Using the parish records can take you very far back indeed, all the way to the time of the Council of Trent or, in some places, even further. However, it can jump from parish to parish, as I'm sure you know, since marriages are usually registered in the church of the bride. None of it is computerized, to my knowledge, so I'm afraid tracing your family tree back in time won't be able to be done with a letter to the parish priest of one parish. If you really want it done, you'll have to spend your vacations in Italy doing it.
Still, I don't think that this would answer your ultimate question since you're interested in very ancient origins. As some members have already told you, without much more ancient dna, very refined by sub-clade, there are lots of possibilities.
Just parenthetically, yes, port cities have always been more cosmopolitan. However, eastern Liguria, which has always been a trading center, has very little J1. The same applies to Venezia, the biggest port on the Adriatic. On the other hand, you have a bit in the mountains of Piemonte, and inland places in the Balkans and even up toward central Europe. Or, look at E-V13. There's a lot, relatively speaking, in the Tirol and southern Germany. Y dna is very subject to founder effect and drift. Sometimes, one line just gets lucky.
Or, look at the recent results from the ancient dna from Britain, discussed on a thread on this Board.
http://www.eupedia.com/forum/thread...Gladiator-and-Anglo-Saxon?p=474629#post474629
We have a yDna J2 all the way in York who "fits" somewhere south of modern Palestinians and Jordanians and north of Saudis autosomally. (West African SSA and perhaps some SA seems to have changed the picture in the Middle East since his time) Yet I'm sure that J2 British men, if some can be found who match him, will be indistinguishable from other Brits.
I know some men are very attached indeed to their yDna, but it's only one among many ancestors. We have a J2 mesolithic Karelian, a J2 from the mid-to-late Neolithic, J2's from the Bronze Age and on and on, and they are, or will be found to be, different autosomally.
We clearly have more J2 and J1 in Italy (in all of Southern Europe, actually). Without detailed sub-clade information from ancient dna, however, we can't know to which migration to assign it and how much autosomal impact each wave might have had. After all, both Neolithic and post Neolithic migrants from the southeast or Anatolia would have carried Ancient Anatolian farmer dna, and at some point CHG ancestry. It's going to be tricky.
They're going to have to compare samples both pre-and-post every major wave of migration. That's going to be difficult in some eras because some cultures in Italy practiced cremation. Then, people buried in elite burials might have been very different from the commoners.
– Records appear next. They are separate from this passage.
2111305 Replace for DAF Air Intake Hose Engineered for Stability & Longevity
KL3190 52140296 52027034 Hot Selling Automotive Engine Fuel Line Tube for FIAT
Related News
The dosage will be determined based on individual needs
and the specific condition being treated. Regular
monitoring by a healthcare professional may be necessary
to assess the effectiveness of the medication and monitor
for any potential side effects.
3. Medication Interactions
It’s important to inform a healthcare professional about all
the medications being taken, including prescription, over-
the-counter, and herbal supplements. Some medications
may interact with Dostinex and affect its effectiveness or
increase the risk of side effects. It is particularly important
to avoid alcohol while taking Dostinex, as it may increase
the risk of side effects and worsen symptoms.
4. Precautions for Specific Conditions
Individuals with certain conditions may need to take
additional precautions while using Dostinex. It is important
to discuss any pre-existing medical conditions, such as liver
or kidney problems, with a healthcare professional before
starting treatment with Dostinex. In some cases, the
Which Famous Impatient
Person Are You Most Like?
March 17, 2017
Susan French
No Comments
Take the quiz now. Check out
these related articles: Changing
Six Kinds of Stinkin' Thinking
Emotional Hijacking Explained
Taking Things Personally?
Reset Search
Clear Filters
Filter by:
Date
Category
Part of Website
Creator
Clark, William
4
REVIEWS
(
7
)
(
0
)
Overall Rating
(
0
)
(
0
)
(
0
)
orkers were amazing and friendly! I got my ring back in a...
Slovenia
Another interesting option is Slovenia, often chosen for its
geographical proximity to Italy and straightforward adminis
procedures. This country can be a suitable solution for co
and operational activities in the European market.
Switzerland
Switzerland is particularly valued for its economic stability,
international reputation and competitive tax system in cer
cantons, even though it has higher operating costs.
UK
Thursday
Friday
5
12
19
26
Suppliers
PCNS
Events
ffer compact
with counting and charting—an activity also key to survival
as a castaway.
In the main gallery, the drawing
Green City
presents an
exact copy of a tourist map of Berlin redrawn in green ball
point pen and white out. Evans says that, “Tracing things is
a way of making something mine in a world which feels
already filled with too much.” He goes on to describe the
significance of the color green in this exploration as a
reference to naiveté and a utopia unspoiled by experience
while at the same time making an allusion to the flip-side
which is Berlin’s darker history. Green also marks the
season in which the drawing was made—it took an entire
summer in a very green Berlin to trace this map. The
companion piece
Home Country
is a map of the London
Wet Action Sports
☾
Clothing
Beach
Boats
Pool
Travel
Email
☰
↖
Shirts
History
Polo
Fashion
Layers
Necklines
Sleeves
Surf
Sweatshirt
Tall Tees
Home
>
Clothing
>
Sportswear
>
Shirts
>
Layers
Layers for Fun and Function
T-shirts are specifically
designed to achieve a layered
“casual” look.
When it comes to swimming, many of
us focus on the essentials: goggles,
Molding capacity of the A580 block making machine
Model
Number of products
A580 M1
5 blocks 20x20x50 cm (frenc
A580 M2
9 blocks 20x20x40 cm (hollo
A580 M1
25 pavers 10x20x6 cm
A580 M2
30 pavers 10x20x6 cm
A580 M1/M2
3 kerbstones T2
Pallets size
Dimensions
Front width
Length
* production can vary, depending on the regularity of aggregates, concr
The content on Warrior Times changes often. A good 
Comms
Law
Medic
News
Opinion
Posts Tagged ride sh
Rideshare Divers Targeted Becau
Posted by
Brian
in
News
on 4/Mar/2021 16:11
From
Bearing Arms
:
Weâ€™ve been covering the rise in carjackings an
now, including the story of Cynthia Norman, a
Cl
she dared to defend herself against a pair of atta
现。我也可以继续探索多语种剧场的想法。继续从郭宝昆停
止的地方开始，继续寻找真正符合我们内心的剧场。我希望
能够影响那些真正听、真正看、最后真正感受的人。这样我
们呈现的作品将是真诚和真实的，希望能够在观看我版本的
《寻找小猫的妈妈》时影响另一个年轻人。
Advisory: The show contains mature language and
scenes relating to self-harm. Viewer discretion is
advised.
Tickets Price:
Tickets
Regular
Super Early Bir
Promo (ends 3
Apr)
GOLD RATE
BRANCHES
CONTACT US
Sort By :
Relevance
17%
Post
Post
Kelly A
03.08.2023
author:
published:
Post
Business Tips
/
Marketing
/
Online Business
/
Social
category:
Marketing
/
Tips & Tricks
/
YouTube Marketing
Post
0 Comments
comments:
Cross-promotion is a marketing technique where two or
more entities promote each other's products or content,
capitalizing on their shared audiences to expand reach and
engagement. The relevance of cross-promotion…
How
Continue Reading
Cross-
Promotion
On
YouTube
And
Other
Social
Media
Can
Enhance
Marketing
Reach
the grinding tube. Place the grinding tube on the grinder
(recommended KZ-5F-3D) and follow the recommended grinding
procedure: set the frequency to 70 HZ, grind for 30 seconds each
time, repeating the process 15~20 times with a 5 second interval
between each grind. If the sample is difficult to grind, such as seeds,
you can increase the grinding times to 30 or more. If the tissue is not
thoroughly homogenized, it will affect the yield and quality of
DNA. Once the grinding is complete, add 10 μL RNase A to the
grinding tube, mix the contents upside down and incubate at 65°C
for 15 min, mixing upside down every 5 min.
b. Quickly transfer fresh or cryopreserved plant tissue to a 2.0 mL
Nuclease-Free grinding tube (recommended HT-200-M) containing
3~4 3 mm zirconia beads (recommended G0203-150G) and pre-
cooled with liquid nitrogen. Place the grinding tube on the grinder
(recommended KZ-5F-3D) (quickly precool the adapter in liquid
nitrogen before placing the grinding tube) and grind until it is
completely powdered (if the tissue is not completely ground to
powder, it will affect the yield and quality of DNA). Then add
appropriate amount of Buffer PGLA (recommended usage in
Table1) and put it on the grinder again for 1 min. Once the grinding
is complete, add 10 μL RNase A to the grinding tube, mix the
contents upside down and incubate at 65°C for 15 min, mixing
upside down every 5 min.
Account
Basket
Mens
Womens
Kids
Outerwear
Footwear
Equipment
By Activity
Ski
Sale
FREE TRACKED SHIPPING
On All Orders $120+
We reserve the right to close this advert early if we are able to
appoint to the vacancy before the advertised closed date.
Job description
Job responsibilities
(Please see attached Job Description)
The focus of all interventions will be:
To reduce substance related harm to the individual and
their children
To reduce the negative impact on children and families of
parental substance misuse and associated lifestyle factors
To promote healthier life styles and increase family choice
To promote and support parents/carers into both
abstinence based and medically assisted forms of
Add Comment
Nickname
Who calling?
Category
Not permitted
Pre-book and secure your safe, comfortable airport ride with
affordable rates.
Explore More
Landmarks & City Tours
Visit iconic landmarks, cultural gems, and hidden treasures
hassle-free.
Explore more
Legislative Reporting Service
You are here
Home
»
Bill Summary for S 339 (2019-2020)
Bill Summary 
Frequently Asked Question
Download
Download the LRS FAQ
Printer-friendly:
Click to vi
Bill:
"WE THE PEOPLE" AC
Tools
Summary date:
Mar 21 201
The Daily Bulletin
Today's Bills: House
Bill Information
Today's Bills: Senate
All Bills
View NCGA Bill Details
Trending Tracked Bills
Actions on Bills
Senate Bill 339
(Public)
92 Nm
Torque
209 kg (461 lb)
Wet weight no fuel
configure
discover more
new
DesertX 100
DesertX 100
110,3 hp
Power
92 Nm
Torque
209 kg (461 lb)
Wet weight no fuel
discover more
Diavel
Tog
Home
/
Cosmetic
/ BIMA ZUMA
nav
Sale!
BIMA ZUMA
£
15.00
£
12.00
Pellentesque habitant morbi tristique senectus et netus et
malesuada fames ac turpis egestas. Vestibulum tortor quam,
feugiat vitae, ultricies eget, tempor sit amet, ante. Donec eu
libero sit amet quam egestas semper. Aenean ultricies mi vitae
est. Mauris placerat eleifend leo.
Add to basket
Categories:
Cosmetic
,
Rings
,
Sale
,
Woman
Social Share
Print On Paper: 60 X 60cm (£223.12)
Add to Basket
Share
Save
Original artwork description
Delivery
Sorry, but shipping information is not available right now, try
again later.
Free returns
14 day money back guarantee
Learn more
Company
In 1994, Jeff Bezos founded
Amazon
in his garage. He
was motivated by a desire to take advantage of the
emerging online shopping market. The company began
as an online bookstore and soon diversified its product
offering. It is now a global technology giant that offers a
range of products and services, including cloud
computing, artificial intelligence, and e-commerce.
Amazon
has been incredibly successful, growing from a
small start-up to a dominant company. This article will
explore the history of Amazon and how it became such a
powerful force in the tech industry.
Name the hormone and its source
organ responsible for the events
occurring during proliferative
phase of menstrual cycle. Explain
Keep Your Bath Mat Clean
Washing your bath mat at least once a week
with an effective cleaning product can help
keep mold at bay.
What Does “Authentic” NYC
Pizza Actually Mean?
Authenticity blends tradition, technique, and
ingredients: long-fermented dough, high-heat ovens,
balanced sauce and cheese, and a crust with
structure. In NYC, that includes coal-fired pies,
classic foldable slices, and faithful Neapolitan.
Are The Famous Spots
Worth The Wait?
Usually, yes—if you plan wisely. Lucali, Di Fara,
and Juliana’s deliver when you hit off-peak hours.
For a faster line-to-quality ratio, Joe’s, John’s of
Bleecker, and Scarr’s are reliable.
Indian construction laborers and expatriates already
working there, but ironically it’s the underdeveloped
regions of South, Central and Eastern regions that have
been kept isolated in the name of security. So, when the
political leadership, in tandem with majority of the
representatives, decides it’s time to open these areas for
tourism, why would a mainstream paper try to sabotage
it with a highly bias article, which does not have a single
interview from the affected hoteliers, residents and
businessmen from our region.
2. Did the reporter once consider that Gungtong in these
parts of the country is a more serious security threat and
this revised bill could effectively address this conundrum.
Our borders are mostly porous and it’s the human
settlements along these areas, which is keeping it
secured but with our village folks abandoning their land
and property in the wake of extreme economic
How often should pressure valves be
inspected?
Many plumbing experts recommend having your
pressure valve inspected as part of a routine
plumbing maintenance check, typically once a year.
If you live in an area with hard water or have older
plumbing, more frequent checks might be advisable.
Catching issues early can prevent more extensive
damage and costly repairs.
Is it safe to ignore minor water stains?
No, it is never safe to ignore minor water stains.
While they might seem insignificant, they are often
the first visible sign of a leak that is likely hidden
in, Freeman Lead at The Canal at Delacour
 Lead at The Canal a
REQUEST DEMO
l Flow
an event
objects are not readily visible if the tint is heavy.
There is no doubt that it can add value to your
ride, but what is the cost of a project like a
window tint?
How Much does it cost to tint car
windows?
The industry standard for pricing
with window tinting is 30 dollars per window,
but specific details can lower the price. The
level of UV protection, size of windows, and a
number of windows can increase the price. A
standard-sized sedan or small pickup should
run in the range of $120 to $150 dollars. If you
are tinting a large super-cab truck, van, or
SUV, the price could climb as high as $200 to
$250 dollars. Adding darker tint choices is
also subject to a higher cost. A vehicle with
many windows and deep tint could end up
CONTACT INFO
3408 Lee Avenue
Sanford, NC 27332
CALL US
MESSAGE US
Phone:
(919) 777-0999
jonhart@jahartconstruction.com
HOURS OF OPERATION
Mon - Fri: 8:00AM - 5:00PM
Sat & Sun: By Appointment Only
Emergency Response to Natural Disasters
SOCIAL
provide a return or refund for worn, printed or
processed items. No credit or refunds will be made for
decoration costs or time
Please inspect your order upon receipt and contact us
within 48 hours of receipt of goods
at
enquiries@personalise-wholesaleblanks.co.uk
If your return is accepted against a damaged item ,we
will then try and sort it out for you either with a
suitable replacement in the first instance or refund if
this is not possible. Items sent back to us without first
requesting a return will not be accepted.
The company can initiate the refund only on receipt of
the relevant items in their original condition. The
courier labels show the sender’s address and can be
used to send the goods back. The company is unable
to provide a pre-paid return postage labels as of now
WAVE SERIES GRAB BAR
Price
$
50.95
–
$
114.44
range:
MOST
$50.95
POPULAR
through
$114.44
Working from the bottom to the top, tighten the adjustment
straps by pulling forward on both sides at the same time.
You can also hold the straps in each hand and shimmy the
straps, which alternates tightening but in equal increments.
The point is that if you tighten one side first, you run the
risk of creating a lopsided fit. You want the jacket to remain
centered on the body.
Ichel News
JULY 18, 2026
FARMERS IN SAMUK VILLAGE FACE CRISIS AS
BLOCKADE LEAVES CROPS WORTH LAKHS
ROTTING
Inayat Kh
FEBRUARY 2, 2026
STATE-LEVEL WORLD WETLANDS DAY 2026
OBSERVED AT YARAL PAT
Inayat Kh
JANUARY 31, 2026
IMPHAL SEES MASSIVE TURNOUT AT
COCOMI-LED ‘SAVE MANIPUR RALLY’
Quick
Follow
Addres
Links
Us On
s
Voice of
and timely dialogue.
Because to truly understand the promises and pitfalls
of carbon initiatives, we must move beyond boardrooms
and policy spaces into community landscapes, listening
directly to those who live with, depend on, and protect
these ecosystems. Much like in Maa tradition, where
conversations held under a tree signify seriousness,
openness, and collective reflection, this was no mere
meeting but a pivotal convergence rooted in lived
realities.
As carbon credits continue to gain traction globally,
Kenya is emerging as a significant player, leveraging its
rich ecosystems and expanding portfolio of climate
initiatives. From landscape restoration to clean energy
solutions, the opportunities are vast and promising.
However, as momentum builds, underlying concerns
Even getting a good sample is going to be difficult. The bones in museums have been handled so often, for so many centuries, that they're very contaminated. Also, not many of them are complete skulls, and from the information provided by the authors of the British study, the results are most accurate if taken from the petrous bone behind the ear, or lacking that, the teeth. It's no coincidence that much of this very good dna we're seeing tested is from "fresh" finds.
Assigning "native" versus "foreign" status is also going to be difficult in an era like the Roman one, for example, since both occupied various positions on the social scale, and it seems that the original "Anatolian farmer" and MN people may have survived much better in southern Europe.
Some abstracts indicate there's going to be a lot of results being announced relatively soon. I'm personally very impatient to get results, particularly from any Etruscan or Roman remains. I owe it to my father to try to prove we're related to them!
I just hope the authors used the latest tools, like the ones used by the Schiffels team. Unfortunately, I think the Reich lab is busy with other things.